Each line with the string "Zootecnia" is to be copied from the records below.
_ _ _
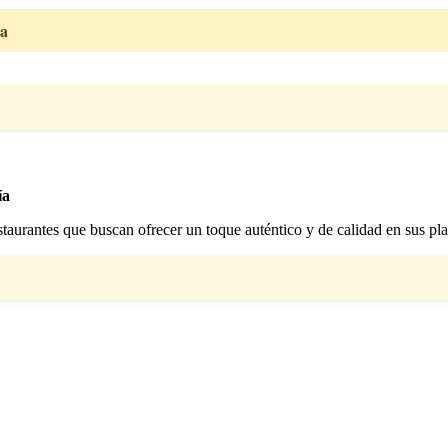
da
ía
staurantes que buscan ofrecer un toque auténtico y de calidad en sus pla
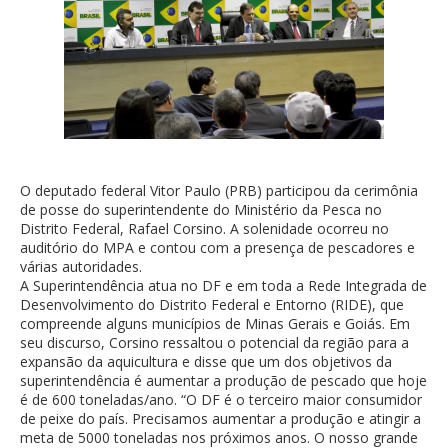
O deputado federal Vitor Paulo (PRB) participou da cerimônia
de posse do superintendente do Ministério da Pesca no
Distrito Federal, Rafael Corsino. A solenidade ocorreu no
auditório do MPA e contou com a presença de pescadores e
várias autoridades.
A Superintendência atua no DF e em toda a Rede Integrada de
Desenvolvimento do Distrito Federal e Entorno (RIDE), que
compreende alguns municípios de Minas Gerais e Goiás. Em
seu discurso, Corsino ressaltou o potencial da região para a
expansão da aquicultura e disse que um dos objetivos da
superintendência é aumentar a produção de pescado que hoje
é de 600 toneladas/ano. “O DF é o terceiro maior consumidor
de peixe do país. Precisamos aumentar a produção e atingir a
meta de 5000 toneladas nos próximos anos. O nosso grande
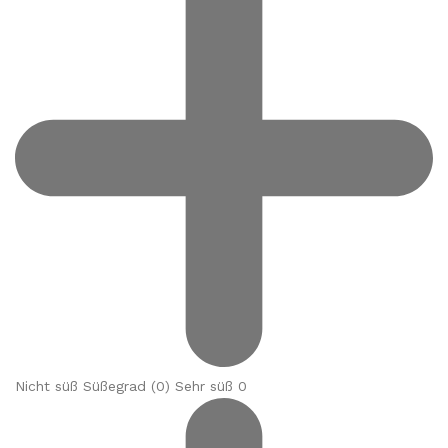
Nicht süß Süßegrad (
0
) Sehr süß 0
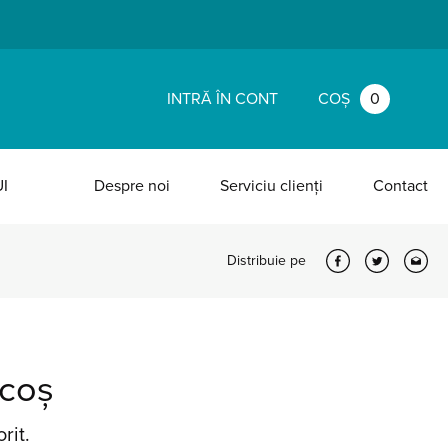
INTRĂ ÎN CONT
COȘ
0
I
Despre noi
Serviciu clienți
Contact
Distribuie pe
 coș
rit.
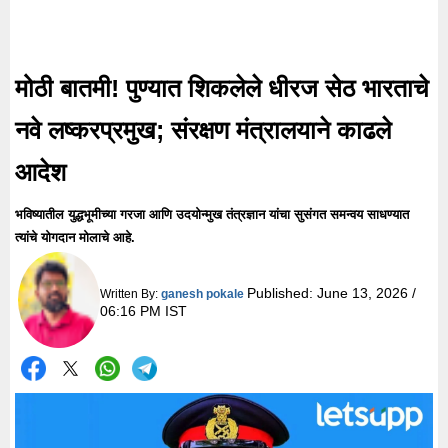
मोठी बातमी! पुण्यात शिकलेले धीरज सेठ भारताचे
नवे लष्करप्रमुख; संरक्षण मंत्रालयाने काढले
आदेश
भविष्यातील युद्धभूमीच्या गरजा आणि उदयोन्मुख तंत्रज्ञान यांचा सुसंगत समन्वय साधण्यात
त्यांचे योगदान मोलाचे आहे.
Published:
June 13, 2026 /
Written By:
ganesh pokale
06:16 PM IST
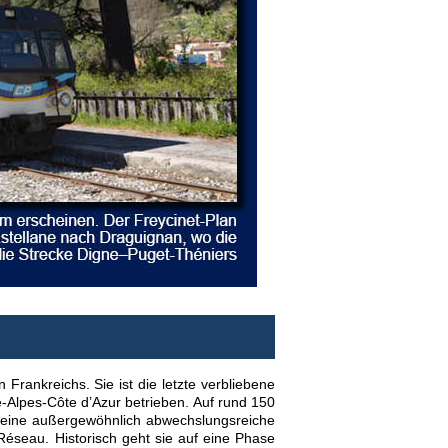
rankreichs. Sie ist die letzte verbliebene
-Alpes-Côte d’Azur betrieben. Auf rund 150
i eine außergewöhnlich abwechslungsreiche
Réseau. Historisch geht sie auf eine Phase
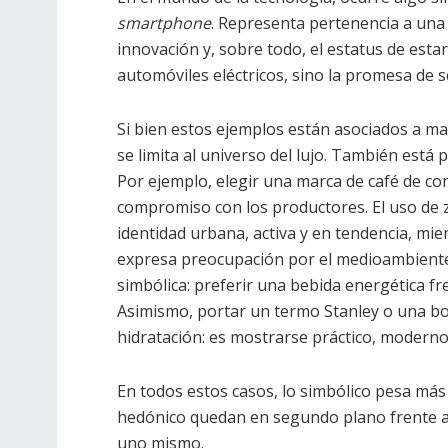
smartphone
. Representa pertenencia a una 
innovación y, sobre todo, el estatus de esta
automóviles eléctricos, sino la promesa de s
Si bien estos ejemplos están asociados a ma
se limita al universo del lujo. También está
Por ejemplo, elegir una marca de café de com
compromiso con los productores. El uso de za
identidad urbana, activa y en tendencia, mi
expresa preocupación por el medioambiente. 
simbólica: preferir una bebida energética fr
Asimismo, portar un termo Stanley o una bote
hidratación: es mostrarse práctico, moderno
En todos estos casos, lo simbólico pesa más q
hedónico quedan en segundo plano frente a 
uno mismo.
_ _ _
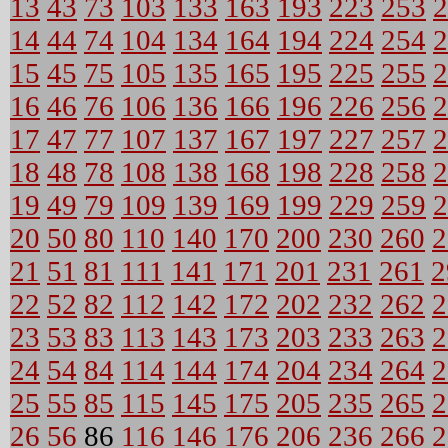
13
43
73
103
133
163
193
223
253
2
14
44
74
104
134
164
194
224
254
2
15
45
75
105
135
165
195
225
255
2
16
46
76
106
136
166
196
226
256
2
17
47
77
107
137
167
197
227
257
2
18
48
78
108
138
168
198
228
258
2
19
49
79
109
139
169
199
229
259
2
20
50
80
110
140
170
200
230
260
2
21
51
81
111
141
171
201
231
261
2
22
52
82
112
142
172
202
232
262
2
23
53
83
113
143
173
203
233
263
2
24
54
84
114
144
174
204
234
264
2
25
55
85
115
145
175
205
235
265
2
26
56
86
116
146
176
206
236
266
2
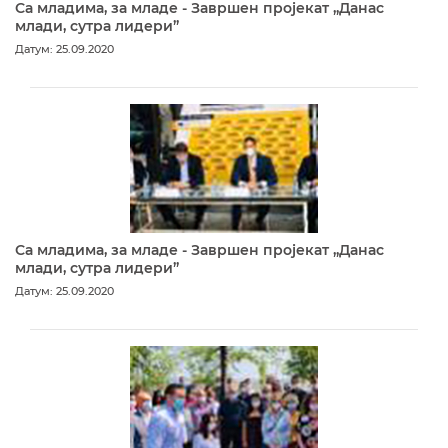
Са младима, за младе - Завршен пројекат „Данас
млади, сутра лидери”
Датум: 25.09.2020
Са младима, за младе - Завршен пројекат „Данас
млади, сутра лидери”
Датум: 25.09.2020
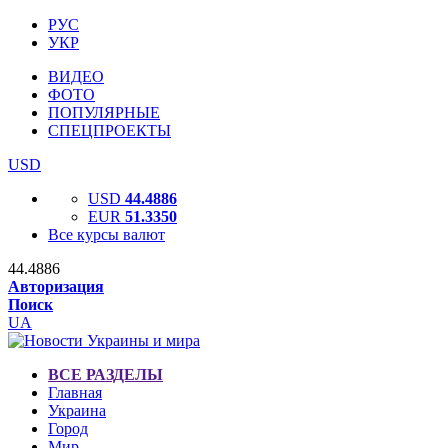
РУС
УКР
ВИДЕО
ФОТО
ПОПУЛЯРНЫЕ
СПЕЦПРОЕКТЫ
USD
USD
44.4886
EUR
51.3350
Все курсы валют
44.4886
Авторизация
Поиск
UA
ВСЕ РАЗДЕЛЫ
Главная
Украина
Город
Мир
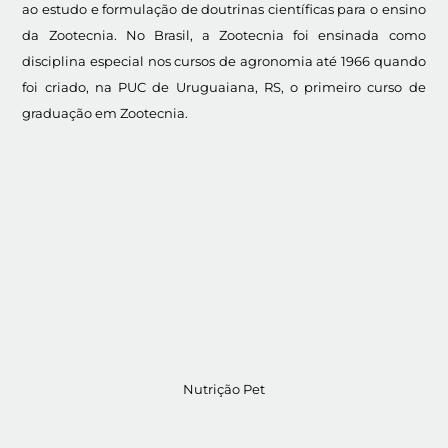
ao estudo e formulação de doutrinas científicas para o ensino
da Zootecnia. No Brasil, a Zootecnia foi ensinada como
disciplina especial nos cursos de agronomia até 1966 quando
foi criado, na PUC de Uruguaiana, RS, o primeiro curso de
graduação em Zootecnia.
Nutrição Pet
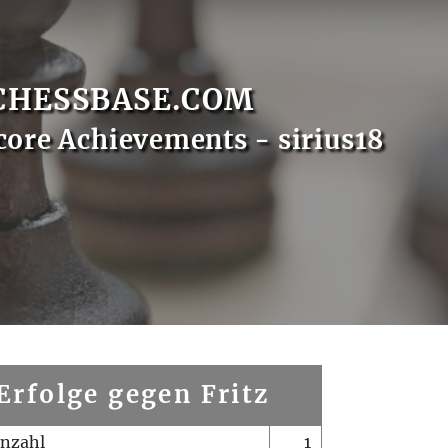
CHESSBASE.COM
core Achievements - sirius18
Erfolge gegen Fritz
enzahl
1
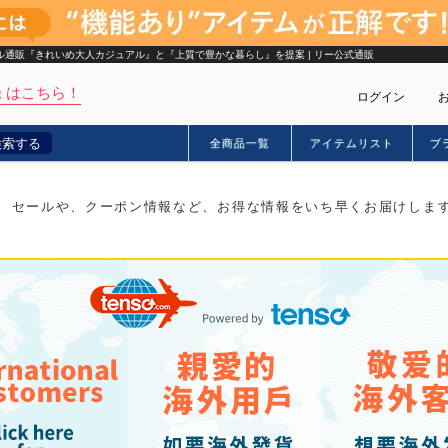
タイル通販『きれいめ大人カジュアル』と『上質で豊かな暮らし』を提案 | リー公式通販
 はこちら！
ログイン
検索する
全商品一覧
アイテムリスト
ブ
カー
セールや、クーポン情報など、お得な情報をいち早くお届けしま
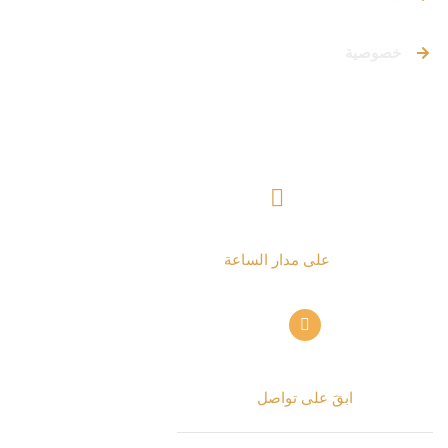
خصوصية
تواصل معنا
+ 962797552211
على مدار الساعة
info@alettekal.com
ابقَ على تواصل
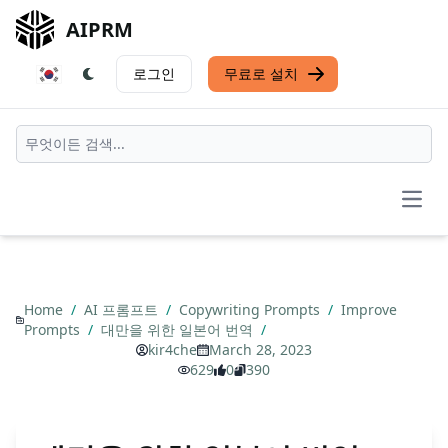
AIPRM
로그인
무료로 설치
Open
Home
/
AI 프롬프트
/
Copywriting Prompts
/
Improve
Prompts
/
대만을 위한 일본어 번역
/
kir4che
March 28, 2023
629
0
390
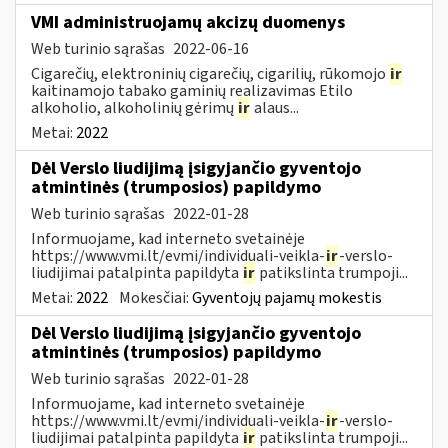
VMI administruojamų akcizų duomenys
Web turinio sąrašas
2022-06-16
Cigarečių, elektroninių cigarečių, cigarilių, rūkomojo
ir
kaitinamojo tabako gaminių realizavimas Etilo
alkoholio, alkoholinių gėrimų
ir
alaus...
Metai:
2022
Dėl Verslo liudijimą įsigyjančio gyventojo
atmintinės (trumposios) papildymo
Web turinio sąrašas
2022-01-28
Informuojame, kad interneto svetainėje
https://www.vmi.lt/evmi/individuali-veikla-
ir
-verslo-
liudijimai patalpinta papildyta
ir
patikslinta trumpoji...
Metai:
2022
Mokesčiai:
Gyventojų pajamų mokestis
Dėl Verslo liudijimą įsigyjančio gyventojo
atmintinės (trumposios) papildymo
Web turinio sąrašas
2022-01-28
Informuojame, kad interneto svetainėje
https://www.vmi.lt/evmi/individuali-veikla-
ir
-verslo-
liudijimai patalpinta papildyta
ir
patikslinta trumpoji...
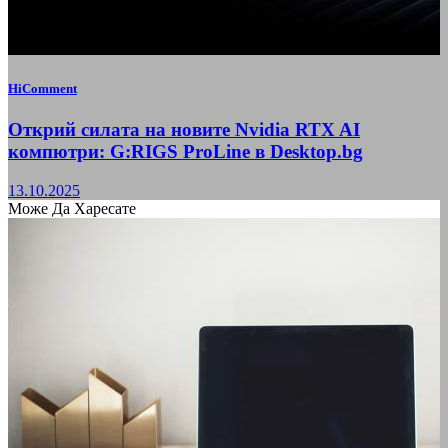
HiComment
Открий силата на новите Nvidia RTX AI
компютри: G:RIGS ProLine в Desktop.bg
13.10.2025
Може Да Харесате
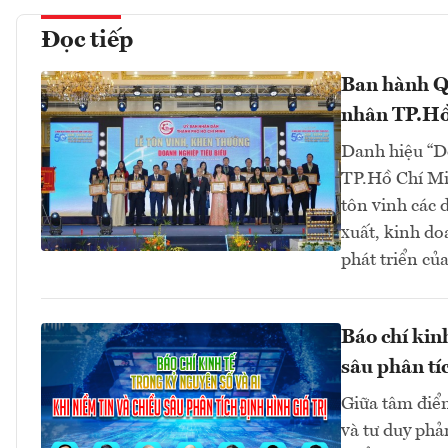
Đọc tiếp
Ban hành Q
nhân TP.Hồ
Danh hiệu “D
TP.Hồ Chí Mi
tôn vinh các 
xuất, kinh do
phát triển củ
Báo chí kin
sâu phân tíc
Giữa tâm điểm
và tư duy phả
_ _ _
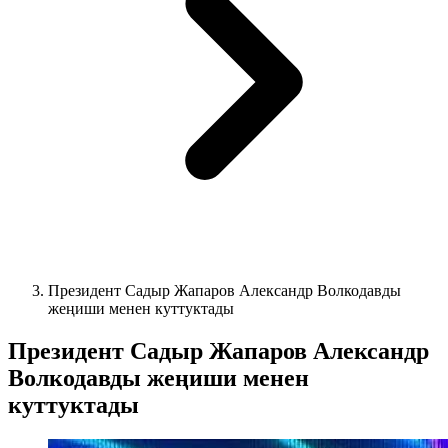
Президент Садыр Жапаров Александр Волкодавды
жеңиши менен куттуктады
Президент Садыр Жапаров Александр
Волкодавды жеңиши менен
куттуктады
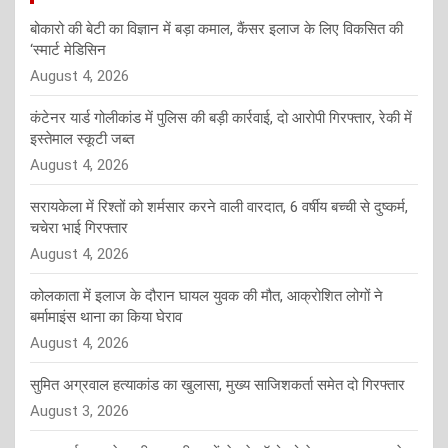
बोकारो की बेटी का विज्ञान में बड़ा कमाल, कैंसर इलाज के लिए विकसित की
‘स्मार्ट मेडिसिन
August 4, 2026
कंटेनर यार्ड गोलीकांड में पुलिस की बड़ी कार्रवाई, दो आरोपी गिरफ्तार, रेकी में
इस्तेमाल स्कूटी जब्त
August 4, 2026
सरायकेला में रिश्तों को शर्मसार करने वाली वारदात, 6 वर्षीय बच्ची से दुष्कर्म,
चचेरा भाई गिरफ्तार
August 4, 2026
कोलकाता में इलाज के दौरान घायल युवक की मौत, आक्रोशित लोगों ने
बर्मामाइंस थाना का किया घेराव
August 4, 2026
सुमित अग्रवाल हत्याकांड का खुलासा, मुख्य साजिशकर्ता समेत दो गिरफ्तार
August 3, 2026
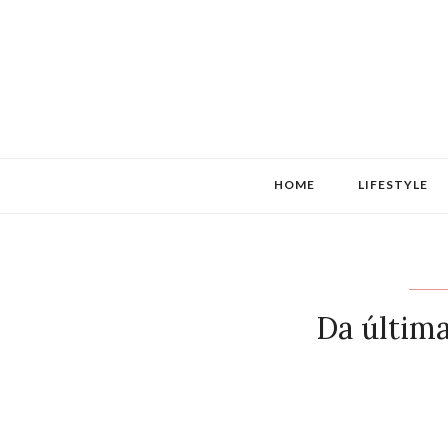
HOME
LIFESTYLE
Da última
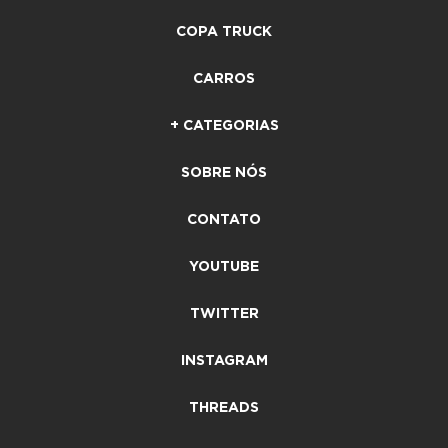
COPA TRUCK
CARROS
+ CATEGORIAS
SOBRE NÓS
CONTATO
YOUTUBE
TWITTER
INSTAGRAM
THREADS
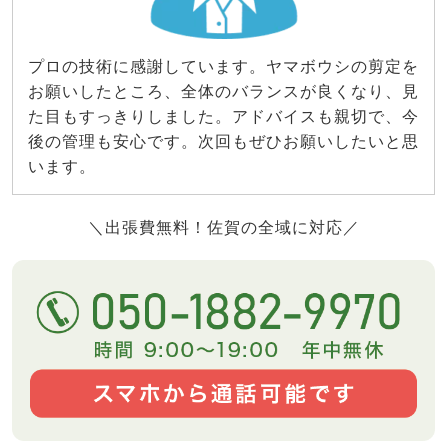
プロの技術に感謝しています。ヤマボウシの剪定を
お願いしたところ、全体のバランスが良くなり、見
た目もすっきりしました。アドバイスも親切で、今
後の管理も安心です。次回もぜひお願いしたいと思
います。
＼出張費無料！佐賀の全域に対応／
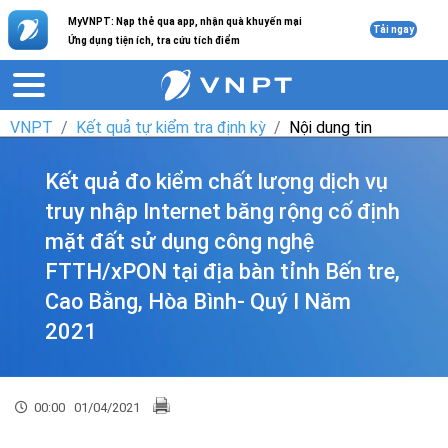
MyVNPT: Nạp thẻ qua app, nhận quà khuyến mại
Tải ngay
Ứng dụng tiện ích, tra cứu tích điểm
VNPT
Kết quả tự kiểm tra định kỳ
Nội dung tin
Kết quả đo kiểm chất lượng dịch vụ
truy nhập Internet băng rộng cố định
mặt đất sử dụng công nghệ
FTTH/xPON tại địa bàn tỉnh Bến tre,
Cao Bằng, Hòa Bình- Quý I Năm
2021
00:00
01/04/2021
_ _ _
▶ Written answer
da Zootecnia. No Brasil, a Zootecnia foi ensinada como
graduação em Zootecnia.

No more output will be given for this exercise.